Data for this exercise:
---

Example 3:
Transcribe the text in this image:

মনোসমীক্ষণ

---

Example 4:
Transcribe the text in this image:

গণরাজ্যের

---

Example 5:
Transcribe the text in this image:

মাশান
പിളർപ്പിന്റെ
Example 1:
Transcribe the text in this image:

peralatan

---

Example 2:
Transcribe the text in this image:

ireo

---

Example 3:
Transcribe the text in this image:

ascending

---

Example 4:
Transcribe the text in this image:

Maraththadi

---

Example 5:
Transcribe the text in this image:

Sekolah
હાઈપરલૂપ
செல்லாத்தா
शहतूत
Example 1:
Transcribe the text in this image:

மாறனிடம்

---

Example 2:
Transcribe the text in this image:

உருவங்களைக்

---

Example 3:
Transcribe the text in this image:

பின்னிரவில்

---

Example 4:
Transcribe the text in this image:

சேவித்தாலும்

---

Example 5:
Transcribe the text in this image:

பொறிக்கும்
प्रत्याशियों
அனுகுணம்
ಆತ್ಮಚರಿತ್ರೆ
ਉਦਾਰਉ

What you need to do: Once the records are read, print each of them exactly as written.

Written response:
---

Example 3:
Transcribe the text in this image:

মনোসমীক্ষণ

---

Example 4:
Transcribe the text in this image:

গণরাজ্যের

---

Example 5:
Transcribe the text in this image:

মাশান
പിളർപ്പിന്റെ
Example 1:
Transcribe the text in this image:

peralatan

---

Example 2:
Transcribe the text in this image:

ireo

---

Example 3:
Transcribe the text in this image:

ascending

---

Example 4:
Transcribe the text in this image:

Maraththadi

---

Example 5:
Transcribe the text in this image:

Sekolah
હાઈપરલૂપ
செல்லாத்தா
शहतूत
Example 1:
Transcribe the text in this image:

மாறனிடம்

---

Example 2:
Transcribe the text in this image:

உருவங்களைக்

---

Example 3:
Transcribe the text in this image:

பின்னிரவில்

---

Example 4:
Transcribe the text in this image:

சேவித்தாலும்

---

Example 5:
Transcribe the text in this image:

பொறிக்கும்
प्रत्याशियों
அனுகுணம்
ಆತ್ಮಚರಿತ್ರೆ
ਉਦਾਰਉ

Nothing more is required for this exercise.